ARTICLE BY APRIL CLARK HONAKER | PHOTOGRAPHY BY KELLY MOORE CLARK

Local artist Joni Noble is a professor of art who coordinates the art program at the University of Louisiana in Monroe. In her role as a professor, Noble has spent a portion of the last twelve summers teaching and creating art abroad. Since 2006, she has taught courses in The Catalyst, a 5-week program that takes university students to London, Paris, Prague, and Berlin. During the regular school year, Noble said her primary focus is on teaching and fulfilling her administrative duties, but when she’s abroad, she not only continues to educate students. She also soaks up the inspiring scenery, culture, and lively international art scene. In a single 5-week trip, Noble produces upwards of 1,000 new photographs. Some of these photographs then serve as inspiration for her paintings while others stand alone as art in their own right.

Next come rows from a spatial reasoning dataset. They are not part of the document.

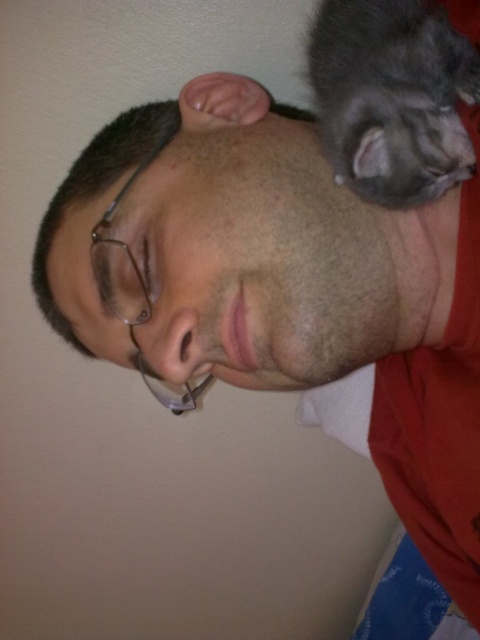
Question: Which of the following is the closest to the observer?

Choices:
 (A) matte black hair at upper center
 (B) gray fluffy cat at upper right

Answer: (B)

Question: Which point is closer to the camera?

Choices:
 (A) (355, 289)
 (B) (345, 80)

Answer: (B)

Question: Among these objects, which one is farthest from the camera?

Choices:
 (A) gray fluffy cat at upper right
 (B) matte black hair at upper center

Answer: (B)

Question: Does matte black hair at upper center appear under gray fluffy cat at upper right?

Choices:
 (A) no
 (B) yes

Answer: (B)

Question: Does matte black hair at upper center have a lesser width compared to gray fluffy cat at upper right?

Choices:
 (A) yes
 (B) no

Answer: (B)

Question: Does matte black hair at upper center appear under gray fluffy cat at upper right?

Choices:
 (A) yes
 (B) no

Answer: (A)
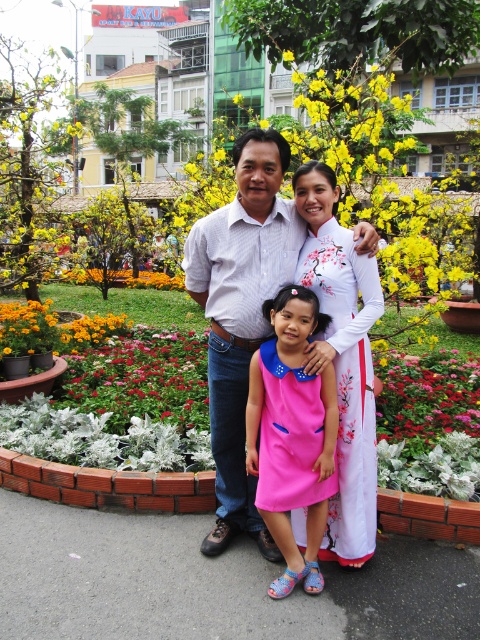
Question: Which of the following is the closest to the observer?

Choices:
 (A) (24, 394)
 (B) (146, 419)
 (C) (448, 307)

Answer: (B)

Question: Is white felt flower bed at lower left to the left of pink fabric flower at center from the viewer's perspective?

Choices:
 (A) yes
 (B) no

Answer: (A)

Question: Does white felt flower bed at lower left have a lesser width compared to pink fabric flower at center?

Choices:
 (A) yes
 (B) no

Answer: (B)

Question: Is white satin ao dai at center above pink fabric flower at center?

Choices:
 (A) yes
 (B) no

Answer: (A)

Question: Which is nearer to the white felt flower bed at lower left?

Choices:
 (A) white satin ao dai at center
 (B) wooden bench at lower center

Answer: (A)

Question: Which object appears closest to the camera in this image?

Choices:
 (A) pink satin dress at center
 (B) pink fabric flower at center
 (C) yellow fabric flower bed at center
 (D) white striped shirt at center

Answer: (A)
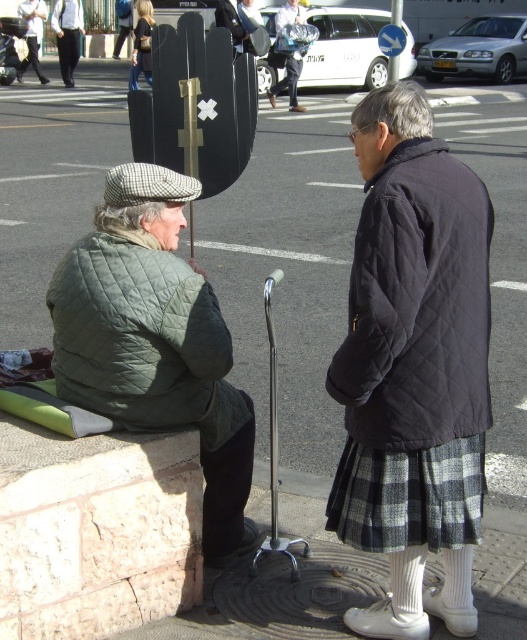
You are a pedestrian trying to cross the street. You see the quilted green jacket at left and the denim jacket at upper left. Which jacket is closer to the left side of the street?

The denim jacket at upper left is closer to the left side of the street because the quilted green jacket at left is to the right of it.

You are a tailor observing two jackets in the scene. The quilted green jacket at left and the light brown leather jacket at upper left. Which jacket has a thicker material based on their appearance?

The light brown leather jacket at upper left has a thicker material than the quilted green jacket at left.

You are a photographer trying to capture a candid shot of both the quilted green jacket at left and the light brown leather jacket at upper left. Since you want to ensure both subjects are fully visible in the frame, which jacket should you focus on to avoid cropping either of them?

The quilted green jacket at left is not as tall as the light brown leather jacket at upper left, so focusing on the light brown leather jacket at upper left ensures the shorter quilted green jacket at left will also be fully visible in the frame.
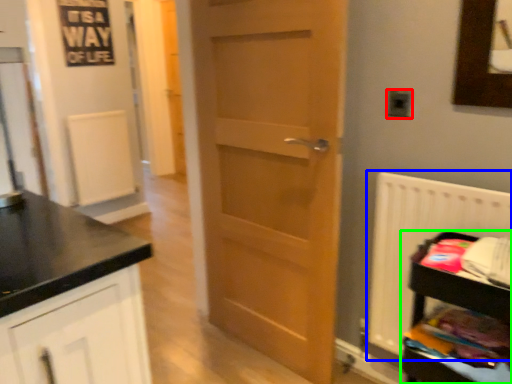
Question: Which object is the farthest from electric outlet (highlighted by a red box)? Choose among these: radiator (highlighted by a blue box) or shelf (highlighted by a green box).

Choices:
 (A) radiator
 (B) shelf

Answer: (B)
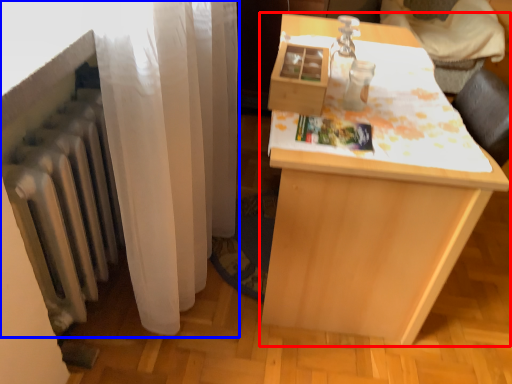
Question: Which object is further to the camera taking this photo, table (highlighted by a red box) or curtain (highlighted by a blue box)?

Choices:
 (A) table
 (B) curtain

Answer: (A)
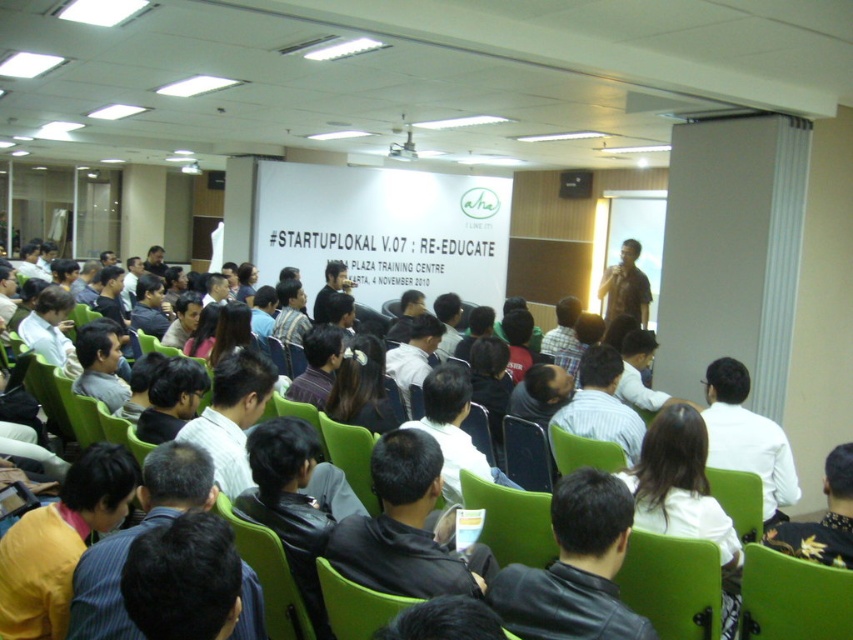
Consider the image. Between black leather jacket at lower center and green fabric chair at lower right, which one appears on the right side from the viewer's perspective?

Positioned to the right is green fabric chair at lower right.

Is black leather jacket at lower center to the right of green fabric chair at lower right from the viewer's perspective?

In fact, black leather jacket at lower center is to the left of green fabric chair at lower right.

Locate an element on the screen. black leather jacket at lower center is located at coordinates (575, 568).

In order to click on black leather jacket at lower center in this screenshot , I will do `click(575, 568)`.

Is black hair at center behind matte white shirt at center?

No, black hair at center is in front of matte white shirt at center.

Image resolution: width=853 pixels, height=640 pixels. Identify the location of black hair at center. (361, 387).

Find the location of a particular element. black hair at center is located at coordinates (361, 387).

Which of these two, black leather jacket at lower center or black leather jacket at lower right, stands taller?

With more height is black leather jacket at lower center.

What do you see at coordinates (575, 568) in the screenshot? The width and height of the screenshot is (853, 640). I see `black leather jacket at lower center` at bounding box center [575, 568].

Between point (601, 509) and point (775, 544), which one is positioned behind?

The point (775, 544) is behind.

In order to click on black leather jacket at lower center in this screenshot , I will do `click(575, 568)`.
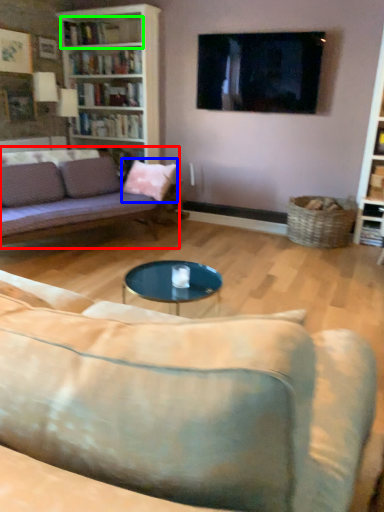
Question: Which object is positioned closest to studio couch (highlighted by a red box)? Select from throw pillow (highlighted by a blue box) and shelf (highlighted by a green box).

Choices:
 (A) throw pillow
 (B) shelf

Answer: (A)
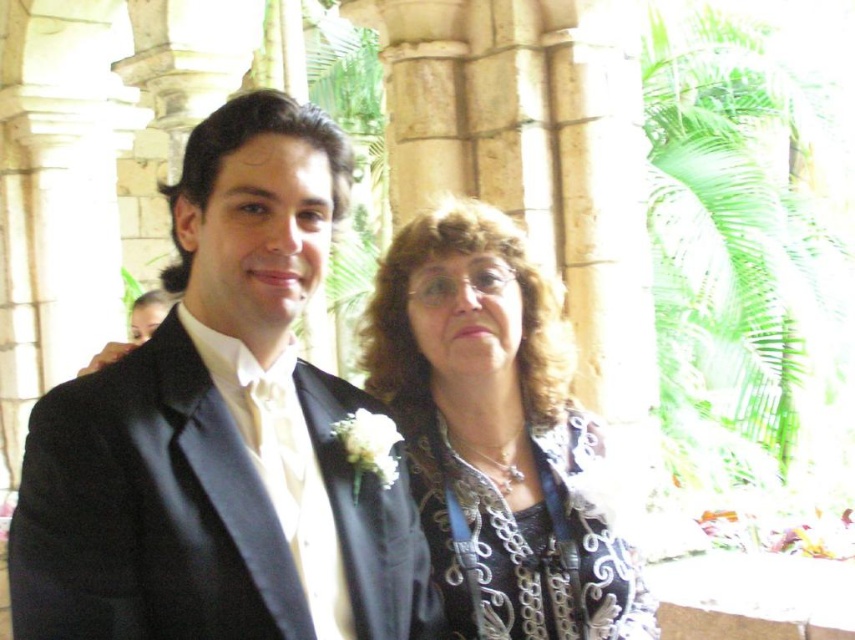
From the picture: Which is more to the left, satin black suit at center or silver embroidered jacket at center?

satin black suit at center

Between satin black suit at center and silver embroidered jacket at center, which one has more height?

satin black suit at center

This screenshot has width=855, height=640. In order to click on satin black suit at center in this screenshot , I will do `click(223, 433)`.

Is silver embroidered jacket at center further to the viewer compared to silver metallic dress at center?

That is False.

Which is above, silver embroidered jacket at center or silver metallic dress at center?

silver embroidered jacket at center is higher up.

This screenshot has width=855, height=640. What do you see at coordinates (496, 433) in the screenshot?
I see `silver embroidered jacket at center` at bounding box center [496, 433].

The height and width of the screenshot is (640, 855). In order to click on silver embroidered jacket at center in this screenshot , I will do `click(496, 433)`.

In the scene shown: Does satin black suit at center have a greater width compared to silver metallic dress at center?

Yes.

Is satin black suit at center in front of silver metallic dress at center?

Yes.

Which is behind, point (199, 506) or point (461, 573)?

The point (461, 573) is behind.

Find the location of a particular element. Image resolution: width=855 pixels, height=640 pixels. satin black suit at center is located at coordinates (223, 433).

Unfortunately, this summer will be dramatically different due to the new coronavirus, which has wreaked havoc on travel plans. The Catalyst program for summer 2020, which had 100 students signed up, has been postponed, and the disruption of Noble’s regular summer plans has left her deprived of her most reliable source of inspiration.


Nevertheless, Noble’s training as an artist and her innate passion for creating make her capable of finding inspiration almost anywhere, whether it’s in one of her old photographs or in her own backyard. Her formal training in art is extensive, including a Bachelor of Fine Arts from the University of Louisiana in Monroe (formerly Northeast Louisiana University), a Master of Fine Arts from Louisiana Tech University, and a Doctor of Philosophy in art education from the University of Texas in Austin.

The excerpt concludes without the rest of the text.